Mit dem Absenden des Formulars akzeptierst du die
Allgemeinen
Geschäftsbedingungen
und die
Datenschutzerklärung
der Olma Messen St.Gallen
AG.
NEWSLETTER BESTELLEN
--------------------------------
Work to complete
Once the listing has been read, copy every line of it exactly.

Exercise response
Mit dem Absenden des Formulars akzeptierst du die
Allgemeinen
Geschäftsbedingungen
und die
Datenschutzerklärung
der Olma Messen St.Gallen
AG.
NEWSLETTER BESTELLEN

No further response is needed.